Structure of human immunodeficiency virus type 1 Vpr(34-51) peptide in micelle containing aqueous solution.

Human immunodeficiency virus type 1 protein R (HIV-1 Vpr) promotes nuclear entry of viral nucleic acids in nondividing cells, causes G(2) cell cycle arrest and is involved in cellular differentiation and cell death. Vpr subcellular localization is as variable as its functions. It is known, that consistent with its role in nuclear transport, Vpr localizes to the nuclear envelope of human cells. Further, a reported ion channel activity of Vpr is clearly dependent on its localization in or at membranes. We focused our structural studies on the secondary structure of a peptide consisting of residues 34-51 of HIV-1 Vpr. This part of Vpr plays an important role in Vpr oligomerization, contributes to cell cycle arrest activity, and is essential for virion incorporation and binding to HHR23A, a protein involved in DNA repair. Employing NMR spectroscopy we found this part of Vpr to be almost completely alpha helical in the presence of micelles, as well as in trifluoroethanol containing and methanol/chloroform solvent. Our results provide structural data suggesting residues 34-51 of Vpr to contain an amphipathic, leucine-zipper-like alpha helix, which serves as a basis for oligomerization of Vpr and its interactions with cellular and viral factors involved in subcellular localization and virion incorporation of Vpr.
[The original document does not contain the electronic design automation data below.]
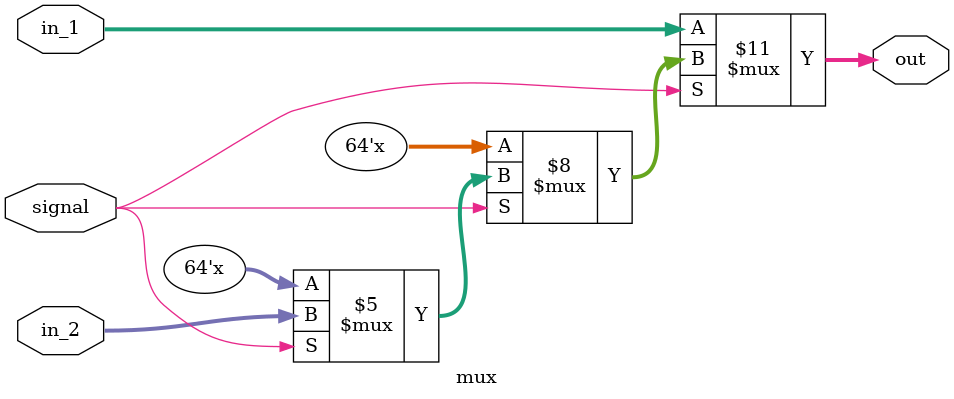
<source format=v>
`timescale 1ns / 1ps


module mux (in_1, in_2, out, signal);
    input [63:0] in_1, in_2;
    input signal;
    output reg [63:0] out;
    
    always @ *
    begin
        if (signal == 0)
        begin
            out = in_1;
        end
        else if (signal == 1)
        begin
            out = in_2;
        end
    
    end  
endmodule

</source>
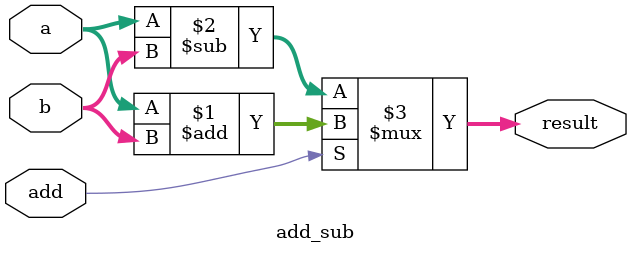
<source format=v>
module add_sub(a,b,add,result);
input [7:0]a,b;
input add;
output [9:0] result;
assign result = (add)?(a+b):(a-b);
endmodule
</source>
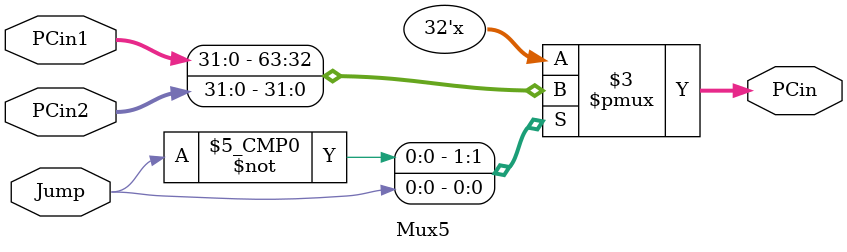
<source format=v>

module Mux5 (PCin1, PCin2, Jump, PCin);

	input [31:0] PCin1, PCin2;
	input Jump;	
	
	output reg [31:0] PCin;
	
	initial begin
		PCin <= 0;
	end
	
	always @(*) begin
		case (Jump)
			0: PCin <= PCin1 ;
			1: PCin <= PCin2;
		endcase
	end
endmodule

</source>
Solution structure of human GABA(A) receptor-associated protein GABARAP: implications for biolgoical funcrion and its regulation.

Control of neurotransmitter receptor expression and delivery to the postsynaptic membrane is of critical importance for neural signal transduction at synapses. The gamma-aminobutyric acid, type A (GABA(A)) receptor-associated protein GABARAP was reported to have an important role for movement and sorting of GABA(A) receptor molecules to the postsynaptic membrane. GABARAP not only binds to GABA(A) receptor gamma2-subunit but also to tubulin, gephyrin, and ULK1. We present for the first time the high resolution structure of human GABARAP determined by nuclear magnetic resonance in aqueous solution. One part of the molecule, despite being well ordered and rigid on a MHz time scale, exists in at least two different conformations that interchange with each other on a time scale slower than 25 Hz. An important feature of the solution structure is the observation that amino- and carboxyl-terminal ends of the protein directly interact with each other, which is not seen in recently reported crystal structures. The possible biological relevance of these observations for the regulation of GABARAP interactions and functions is discussed.